Sweet. “Okay. Nice meeting you, whatever your name is. Have a good night.” He still said nothing. Very carefully, I put the rake down, forced a smile, walked past the shards of broken glass, past him, painfully aware of my every move. The walk home, though it was only a matter of yards, felt very long. I should’ve cut through the yard, but there was the question of the long, snake-concealing grass.
He didn’t say another word, and from the corner of my eye, I could see that he hadn’t moved, either. Fine. He wasn’t friendly. I wouldn’t invite him to the neighborhood picnic in June. So there.
For a second, I imagined telling Andrew about this. Andrew, whose sharp sense of humor had always made me laugh, would’ve howled over this apology gone wrong. But no. Andrew didn’t get to hear my stories anymore. To quash the Andrew image, I instead summoned to mind Wyatt Dunn. Gentle, dark-haired Wyatt, who’d have to possess a lovely sense of humor and kind, kind heart, being a children’s doctor and all.
Just as had been true in the old days of my painful adolescence, the imaginary boyfriend took away some of the sting imparted by the surly neighbor whose head I’d just bruised for the second time.
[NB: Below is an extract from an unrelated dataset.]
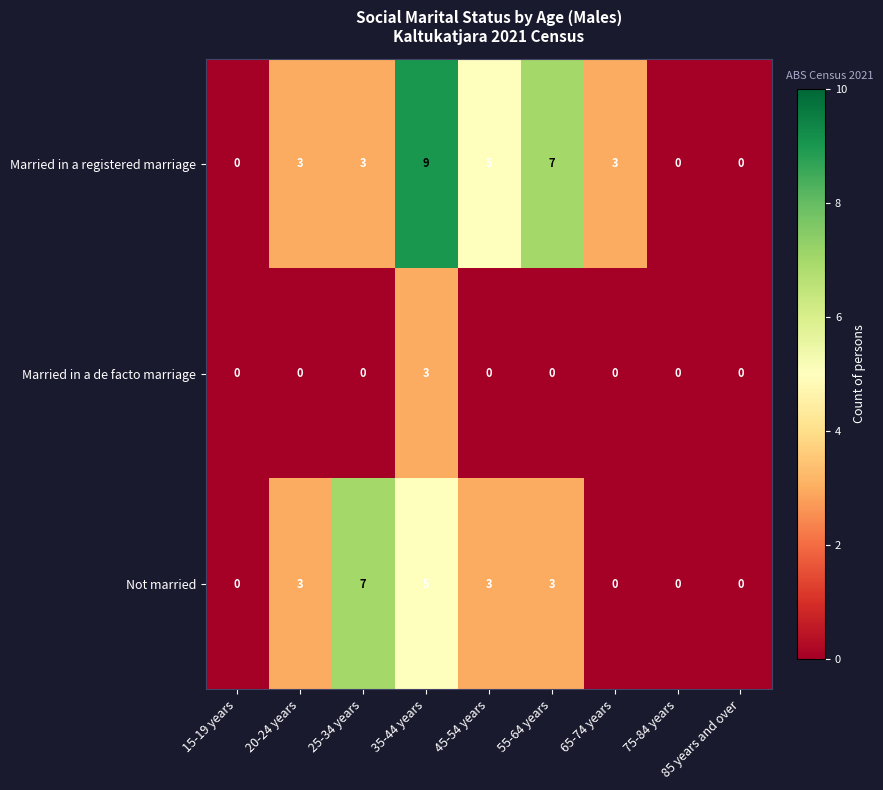

At which category does the chart reach its peak across all series?

35-44 years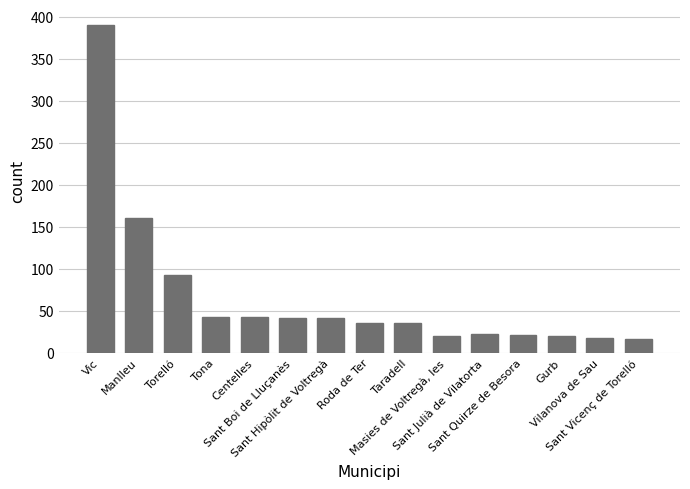

What is the label of the 1st bar from the right?

Sant Vicenç de Torelló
And while I knew all too well that Wyatt Dunn was a fake, I also knew that someday I was going to find someone wonderful. Hopefully. Probably. Someone better than Andrew, possibly better looking than my grouchy neighbor, and just as great as Wyatt, and just thinking about this made me feel a little more chipper.
CHAPTER FOUR
ANDREW AND I HAD MET at Gettysburg—well, the reenactment of the battle here in fair Connecticut. He was assigned to be a nameless Confederate soldier, instructed to shout, “May God condemn this War of Northern Aggression!” then fall dead in the first cannon barrage. I was Colonel Buford, quiet hero of Gettysburg’s first day, and my dad was General Meade. It was the biggest reenactment in three states, and there were hundreds of us (don’t be so surprised, these things are very popular). That year, I was the secretary of Brother Against Brother, and before the battle, I’d been running around with a clipboard, making sure everyone was ready. Apparently, I was adorable…at least, that’s what I was told later by one Andrew Chase Carson.